The Intergovernmental Panel on Climate Change (IPCC) released a report recently entitled Global Warming of 1.5oC. The report describes how the impacts from warming of 2.0o C will be much more severe than the impacts from warming of 1.5o C. The response from Scott Morrison and the Liberal Party in Australia has been to reject the report's credibility and importance. This has led to promises to substantially increase greenhouse gas reduction targets from the Labor party and the Greens. In America Donald Trump has said he "will be looking at" the report. His critics say this is simply a stalling strategy in the hopes that other news events will overtake the IPCC report and he can continue to do nothing about global warming.
All this attention to the report is probably somewhat misplaced, though. The truth is that we are likely to experience most of the IPCC's list of impacts regardless of whether we radically cut our carbon emissions or not (although the impacts will be worse if we don't cut our emissions). And before the deniers get revved up, the reason is NOT because global warming isn't man-made or because global warming is unstoppable anyway. The reason is that we are damaging the global environment in hundreds of other ways, that are just as serious as the increase in greenhouse gases in the atmosphere.

● **Work item**: Could you copy the passage on the IPCC climate report word for word, from "The Intergovernmental Panel" to "about global warming."?

● **Stored data**:

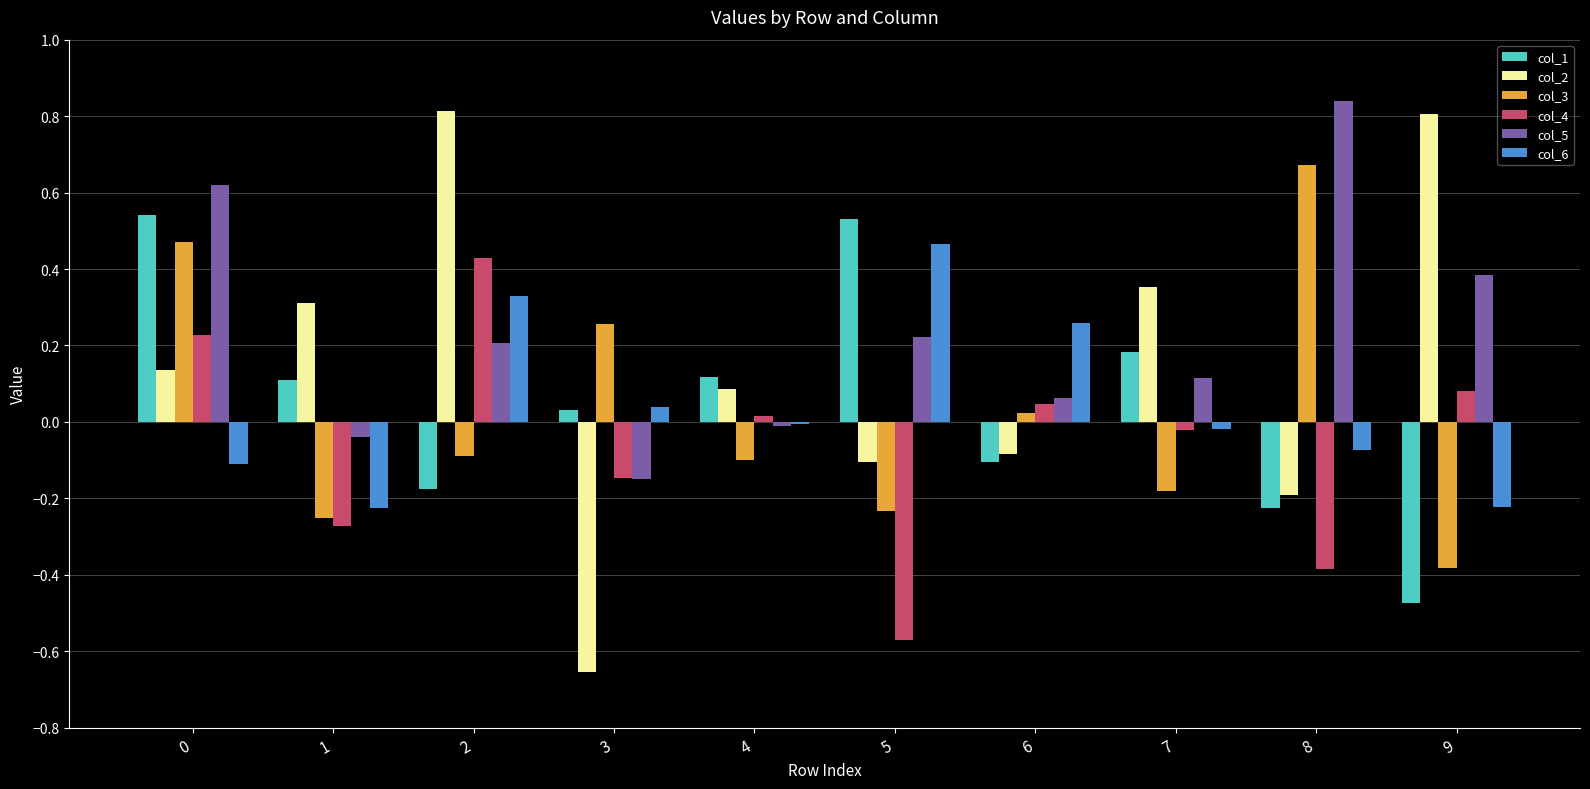

Which series has the largest range (max minus min)?

col_2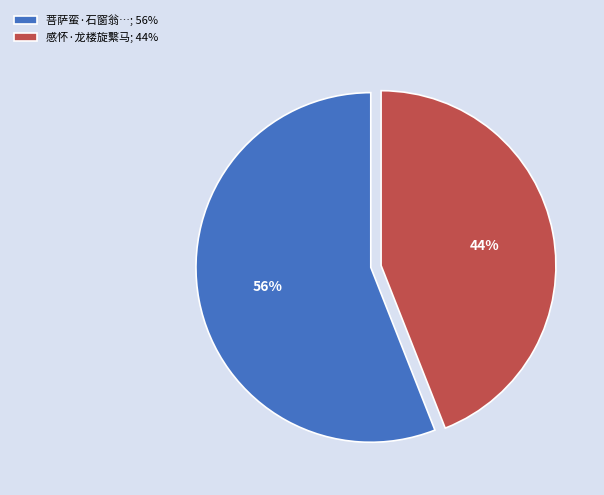

Which has a higher value, 菩萨蛮·石窗翁…; 56% or 感怀·龙楼旋繫马; 44%?

菩萨蛮·石窗翁…; 56%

● **Response to this task**:
The Intergovernmental Panel on Climate Change (IPCC) released a report recently entitled Global Warming of 1.5oC. The report describes how the impacts from warming of 2.0o C will be much more severe than the impacts from warming of 1.5o C. The response from Scott Morrison and the Liberal Party in Australia has been to reject the report's credibility and importance. This has led to promises to substantially increase greenhouse gas reduction targets from the Labor party and the Greens. In America Donald Trump has said he "will be looking at" the report. His critics say this is simply a stalling strategy in the hopes that other news events will overtake the IPCC report and he can continue to do nothing about global warming.